### [Instructions for the task]
Copy out every line of the records below word for word, without changing anything.

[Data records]
──────

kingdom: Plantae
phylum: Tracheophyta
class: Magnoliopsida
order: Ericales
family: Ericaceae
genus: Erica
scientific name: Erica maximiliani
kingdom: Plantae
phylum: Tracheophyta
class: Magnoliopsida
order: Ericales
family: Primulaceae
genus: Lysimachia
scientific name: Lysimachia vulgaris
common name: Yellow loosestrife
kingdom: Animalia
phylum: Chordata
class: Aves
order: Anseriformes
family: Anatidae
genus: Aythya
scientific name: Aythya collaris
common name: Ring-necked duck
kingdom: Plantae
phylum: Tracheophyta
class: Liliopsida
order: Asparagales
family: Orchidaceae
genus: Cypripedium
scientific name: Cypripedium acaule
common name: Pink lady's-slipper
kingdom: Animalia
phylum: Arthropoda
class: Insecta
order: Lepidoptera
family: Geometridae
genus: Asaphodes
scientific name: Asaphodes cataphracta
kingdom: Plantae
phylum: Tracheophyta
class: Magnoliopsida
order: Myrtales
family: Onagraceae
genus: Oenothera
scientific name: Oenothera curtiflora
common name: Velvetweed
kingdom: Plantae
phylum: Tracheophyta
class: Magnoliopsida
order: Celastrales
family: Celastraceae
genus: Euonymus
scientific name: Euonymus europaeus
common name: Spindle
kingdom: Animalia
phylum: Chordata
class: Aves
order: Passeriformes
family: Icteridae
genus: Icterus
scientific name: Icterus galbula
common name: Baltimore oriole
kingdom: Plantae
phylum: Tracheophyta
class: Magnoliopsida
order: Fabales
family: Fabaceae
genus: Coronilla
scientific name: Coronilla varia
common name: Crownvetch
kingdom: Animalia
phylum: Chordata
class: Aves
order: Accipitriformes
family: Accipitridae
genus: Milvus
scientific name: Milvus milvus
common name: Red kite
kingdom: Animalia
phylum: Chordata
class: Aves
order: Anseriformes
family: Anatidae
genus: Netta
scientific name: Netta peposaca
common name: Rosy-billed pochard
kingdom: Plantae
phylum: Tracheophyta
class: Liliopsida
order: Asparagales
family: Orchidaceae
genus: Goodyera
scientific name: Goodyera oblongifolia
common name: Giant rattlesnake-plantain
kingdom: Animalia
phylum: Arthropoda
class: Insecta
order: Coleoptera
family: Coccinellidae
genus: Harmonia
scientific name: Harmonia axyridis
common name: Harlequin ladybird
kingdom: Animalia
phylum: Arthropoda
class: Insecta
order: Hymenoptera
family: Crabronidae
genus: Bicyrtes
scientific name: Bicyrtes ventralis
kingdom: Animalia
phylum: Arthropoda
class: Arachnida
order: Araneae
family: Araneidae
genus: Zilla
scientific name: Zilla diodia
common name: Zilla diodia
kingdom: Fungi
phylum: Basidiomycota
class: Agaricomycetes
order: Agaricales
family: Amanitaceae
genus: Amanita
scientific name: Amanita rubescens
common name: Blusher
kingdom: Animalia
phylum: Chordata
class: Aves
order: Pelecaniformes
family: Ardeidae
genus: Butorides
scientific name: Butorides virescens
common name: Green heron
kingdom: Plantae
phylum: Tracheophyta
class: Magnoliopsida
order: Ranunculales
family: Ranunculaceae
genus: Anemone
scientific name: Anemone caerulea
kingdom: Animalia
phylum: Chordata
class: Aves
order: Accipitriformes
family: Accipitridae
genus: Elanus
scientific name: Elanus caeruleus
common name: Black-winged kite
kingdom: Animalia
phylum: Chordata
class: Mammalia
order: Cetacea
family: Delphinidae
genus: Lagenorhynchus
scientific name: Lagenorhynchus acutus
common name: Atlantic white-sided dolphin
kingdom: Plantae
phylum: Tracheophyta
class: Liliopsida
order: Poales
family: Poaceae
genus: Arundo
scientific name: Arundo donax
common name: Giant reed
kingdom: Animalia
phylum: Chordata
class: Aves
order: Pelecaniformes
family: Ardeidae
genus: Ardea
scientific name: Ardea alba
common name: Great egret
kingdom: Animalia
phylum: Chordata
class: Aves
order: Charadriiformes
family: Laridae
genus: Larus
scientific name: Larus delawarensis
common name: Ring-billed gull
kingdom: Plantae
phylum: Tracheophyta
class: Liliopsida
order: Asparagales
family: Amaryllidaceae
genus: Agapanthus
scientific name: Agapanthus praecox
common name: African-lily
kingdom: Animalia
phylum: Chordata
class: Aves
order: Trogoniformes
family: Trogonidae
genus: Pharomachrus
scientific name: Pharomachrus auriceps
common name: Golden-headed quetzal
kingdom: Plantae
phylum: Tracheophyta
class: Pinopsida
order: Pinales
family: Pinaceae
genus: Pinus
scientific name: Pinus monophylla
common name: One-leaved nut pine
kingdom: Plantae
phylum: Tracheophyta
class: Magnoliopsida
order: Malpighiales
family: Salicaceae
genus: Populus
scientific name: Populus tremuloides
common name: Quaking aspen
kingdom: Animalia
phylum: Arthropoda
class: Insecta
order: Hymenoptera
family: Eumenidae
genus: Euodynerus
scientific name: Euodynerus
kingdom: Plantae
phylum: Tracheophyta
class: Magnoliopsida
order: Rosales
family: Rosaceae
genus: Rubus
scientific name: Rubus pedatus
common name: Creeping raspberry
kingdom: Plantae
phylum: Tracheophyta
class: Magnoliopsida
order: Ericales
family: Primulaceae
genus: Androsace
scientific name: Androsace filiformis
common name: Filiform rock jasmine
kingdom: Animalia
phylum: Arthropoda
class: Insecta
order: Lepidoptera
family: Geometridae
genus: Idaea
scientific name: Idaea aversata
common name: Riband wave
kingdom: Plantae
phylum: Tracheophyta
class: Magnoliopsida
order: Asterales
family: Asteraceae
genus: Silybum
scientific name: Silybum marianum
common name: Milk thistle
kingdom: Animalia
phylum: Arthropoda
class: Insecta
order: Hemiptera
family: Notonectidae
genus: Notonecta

──────

### [Solved exercise]
kingdom: Plantae
phylum: Tracheophyta
class: Magnoliopsida
order: Ericales
family: Ericaceae
genus: Erica
scientific name: Erica maximiliani
kingdom: Plantae
phylum: Tracheophyta
class: Magnoliopsida
order: Ericales
family: Primulaceae
genus: Lysimachia
scientific name: Lysimachia vulgaris
common name: Yellow loosestrife
kingdom: Animalia
phylum: Chordata
class: Aves
order: Anseriformes
family: Anatidae
genus: Aythya
scientific name: Aythya collaris
common name: Ring-necked duck
kingdom: Plantae
phylum: Tracheophyta
class: Liliopsida
order: Asparagales
family: Orchidaceae
genus: Cypripedium
scientific name: Cypripedium acaule
common name: Pink lady's-slipper
kingdom: Animalia
phylum: Arthropoda
class: Insecta
order: Lepidoptera
family: Geometridae
genus: Asaphodes
scientific name: Asaphodes cataphracta
kingdom: Plantae
phylum: Tracheophyta
class: Magnoliopsida
order: Myrtales
family: Onagraceae
genus: Oenothera
scientific name: Oenothera curtiflora
common name: Velvetweed
kingdom: Plantae
phylum: Tracheophyta
class: Magnoliopsida
order: Celastrales
family: Celastraceae
genus: Euonymus
scientific name: Euonymus europaeus
common name: Spindle
kingdom: Animalia
phylum: Chordata
class: Aves
order: Passeriformes
family: Icteridae
genus: Icterus
scientific name: Icterus galbula
common name: Baltimore oriole
kingdom: Plantae
phylum: Tracheophyta
class: Magnoliopsida
order: Fabales
family: Fabaceae
genus: Coronilla
scientific name: Coronilla varia
common name: Crownvetch
kingdom: Animalia
phylum: Chordata
class: Aves
order: Accipitriformes
family: Accipitridae
genus: Milvus
scientific name: Milvus milvus
common name: Red kite
kingdom: Animalia
phylum: Chordata
class: Aves
order: Anseriformes
family: Anatidae
genus: Netta
scientific name: Netta peposaca
common name: Rosy-billed pochard
kingdom: Plantae
phylum: Tracheophyta
class: Liliopsida
order: Asparagales
family: Orchidaceae
genus: Goodyera
scientific name: Goodyera oblongifolia
common name: Giant rattlesnake-plantain
kingdom: Animalia
phylum: Arthropoda
class: Insecta
order: Coleoptera
family: Coccinellidae
genus: Harmonia
scientific name: Harmonia axyridis
common name: Harlequin ladybird
kingdom: Animalia
phylum: Arthropoda
class: Insecta
order: Hymenoptera
family: Crabronidae
genus: Bicyrtes
scientific name: Bicyrtes ventralis
kingdom: Animalia
phylum: Arthropoda
class: Arachnida
order: Araneae
family: Araneidae
genus: Zilla
scientific name: Zilla diodia
common name: Zilla diodia
kingdom: Fungi
phylum: Basidiomycota
class: Agaricomycetes
order: Agaricales
family: Amanitaceae
genus: Amanita
scientific name: Amanita rubescens
common name: Blusher
kingdom: Animalia
phylum: Chordata
class: Aves
order: Pelecaniformes
family: Ardeidae
genus: Butorides
scientific name: Butorides virescens
common name: Green heron
kingdom: Plantae
phylum: Tracheophyta
class: Magnoliopsida
order: Ranunculales
family: Ranunculaceae
genus: Anemone
scientific name: Anemone caerulea
kingdom: Animalia
phylum: Chordata
class: Aves
order: Accipitriformes
family: Accipitridae
genus: Elanus
scientific name: Elanus caeruleus
common name: Black-winged kite
kingdom: Animalia
phylum: Chordata
class: Mammalia
order: Cetacea
family: Delphinidae
genus: Lagenorhynchus
scientific name: Lagenorhynchus acutus
common name: Atlantic white-sided dolphin
kingdom: Plantae
phylum: Tracheophyta
class: Liliopsida
order: Poales
family: Poaceae
genus: Arundo
scientific name: Arundo donax
common name: Giant reed
kingdom: Animalia
phylum: Chordata
class: Aves
order: Pelecaniformes
family: Ardeidae
genus: Ardea
scientific name: Ardea alba
common name: Great egret
kingdom: Animalia
phylum: Chordata
class: Aves
order: Charadriiformes
family: Laridae
genus: Larus
scientific name: Larus delawarensis
common name: Ring-billed gull
kingdom: Plantae
phylum: Tracheophyta
class: Liliopsida
order: Asparagales
family: Amaryllidaceae
genus: Agapanthus
scientific name: Agapanthus praecox
common name: African-lily
kingdom: Animalia
phylum: Chordata
class: Aves
order: Trogoniformes
family: Trogonidae
genus: Pharomachrus
scientific name: Pharomachrus auriceps
common name: Golden-headed quetzal
kingdom: Plantae
phylum: Tracheophyta
class: Pinopsida
order: Pinales
family: Pinaceae
genus: Pinus
scientific name: Pinus monophylla
common name: One-leaved nut pine
kingdom: Plantae
phylum: Tracheophyta
class: Magnoliopsida
order: Malpighiales
family: Salicaceae
genus: Populus
scientific name: Populus tremuloides
common name: Quaking aspen
kingdom: Animalia
phylum: Arthropoda
class: Insecta
order: Hymenoptera
family: Eumenidae
genus: Euodynerus
scientific name: Euodynerus
kingdom: Plantae
phylum: Tracheophyta
class: Magnoliopsida
order: Rosales
family: Rosaceae
genus: Rubus
scientific name: Rubus pedatus
common name: Creeping raspberry
kingdom: Plantae
phylum: Tracheophyta
class: Magnoliopsida
order: Ericales
family: Primulaceae
genus: Androsace
scientific name: Androsace filiformis
common name: Filiform rock jasmine
kingdom: Animalia
phylum: Arthropoda
class: Insecta
order: Lepidoptera
family: Geometridae
genus: Idaea
scientific name: Idaea aversata
common name: Riband wave
kingdom: Plantae
phylum: Tracheophyta
class: Magnoliopsida
order: Asterales
family: Asteraceae
genus: Silybum
scientific name: Silybum marianum
common name: Milk thistle
kingdom: Animalia
phylum: Arthropoda
class: Insecta
order: Hemiptera
family: Notonectidae
genus: Notonecta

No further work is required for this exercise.